— start READING PASSAGE —

L.Hochard: Relying on what J Aisenberg says about Maxim Shrayer's The World of Nabokov's stories (that I have not read yet but will), the story 's protagonist comes from the Otherworld. That's how I see it too, the character is some kind of otherwordly ghost - a lesser being certainly, since he is the "employee" of one of those beings, "aloof and mute", who are "Playing a game of worlds " "from their involute /Abode ".

What Vasiliy Ivanovitch has experienced and wants to resign is mortality. [  ]”

                                                                                                                                                            

Jansy Mello: Shrayer’s indicators suggest that Vassiliy might be “some kind of otherworldly ghost…the ‘employee’ of” ‘aloof and mute’ beings” (an opinion endorsed by L.Hochard and J.Aisenberg, or so it seems to me), whereas I’d envisaged him as being simply a flesh and blood “representative” of an author’s mind. I find this idea, of Vasiliy some kind of incarnated angel,  very appealing. It also opens new vistas for the interpretation of CCL. Reading Shrayer’s book is a “must” if we intend to pursue this vertex!

— end READING PASSAGE —
— start EXCERPTED DATA —

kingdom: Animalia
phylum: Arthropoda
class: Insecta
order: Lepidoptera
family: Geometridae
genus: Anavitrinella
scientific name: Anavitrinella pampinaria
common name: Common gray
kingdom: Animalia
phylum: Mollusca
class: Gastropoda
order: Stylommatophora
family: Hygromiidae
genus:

— end EXCERPTED DATA —

### [EXERCISE 1]
From the discussion of Nabokov's story, copy the passage starting at "Jansy Mello: Shrayer’s" and ending at "pursue this vertex!".
### [EXERCISE 2]
In the discussion of Nabokov's story, list every phrase that the paragraph beginning "L.Hochard:" sets inside quotation marks.
### [EXERCISE 3]
Go on with the discussion of Nabokov's story from the point where it stops.

### [WRITTEN REPLY 1]
Jansy Mello: Shrayer’s indicators suggest that Vassiliy might be “some kind of otherworldly ghost…the ‘employee’ of” ‘aloof and mute’ beings” (an opinion endorsed by L.Hochard and J.Aisenberg, or so it seems to me), whereas I’d envisaged him as being simply a flesh and blood “representative” of an author’s mind. I find this idea, of Vasiliy some kind of incarnated angel,  very appealing. It also opens new vistas for the interpretation of CCL. Reading Shrayer’s book is a “must” if we intend to pursue this vertex!

### [WRITTEN REPLY 2]
- employee
- aloof and mute
- Playing a game of worlds
- from their involute /Abode

### [WRITTEN REPLY 3]
 

I found an adequate VN quote  to bring up here in relation to one of L.Hochard’s remarks*-  and CCL: “ Time, though akin to rhythm, is not simply rhythm, which would imply motion – and Time does not move.  Van’s greatest discovery is his perception of Time as the dim hollow between two rhythmic beats, the narrow and bottomless silence between the beats, not the beats themselves, which only embar Time. In this sense human life is not a pulsating heart but the missed heartbeat.” (SO,186 - 1971).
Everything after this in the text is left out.